Learning in the Hell of Content Repurposing

I spent yesterday in content repurposing hell. As part of my community role, I’m pushing for making as much content available in as many different channels as possible. However, right now, repurposing content for the different channels is handled with an expensive and time consuming manual process. Want a new publishing channel, we need a new manual processes to repurpose the content for it.

Of course, one of the reasons for this is that the data formats used by these programs are proprietary. Even in places where there is a standard, the files don’t all follow it exactly. For example, I’m having issues converting a bunch of EPS files to JPG. According to Ghostscript, the files have several structuring errors which is making it difficult to open in other programs. Plus, much of this content was authored on a Mac, so trying to bring things like fonts over to PC is a major pain. It doesn’t look like any of the XML or web services standardization work has crossed over into content production or graphic design.
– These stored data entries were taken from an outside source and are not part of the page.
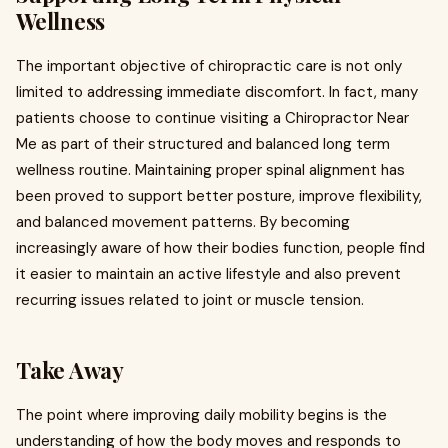
Wellness
The important objective of chiropractic care is not only
limited to addressing immediate discomfort. In fact, many
patients choose to continue visiting a Chiropractor Near
Me as part of their structured and balanced long term
wellness routine. Maintaining proper spinal alignment has
been proved to support better posture, improve flexibility,
and balanced movement patterns. By becoming
increasingly aware of how their bodies function, people find
it easier to maintain an active lifestyle and also prevent
recurring issues related to joint or muscle tension.
Take Away
The point where improving daily mobility begins is the
understanding of how the body moves and responds to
However, there is a more fundamental reason that all these processes are manual – they weren’t designed any other way! Automatic process doesn’t happen by accident, it needs to be explicitly designed. So while having open data formats would make it easier to go in after the fact, it’s no substitute for designing the process from the start.

Going forward, I’m going to explicitly design a multi-channel publishing process for my different content types. The analogy to enterprise software is obvious – explicitly design your process for automation and extensibility. It won’t happen any other way.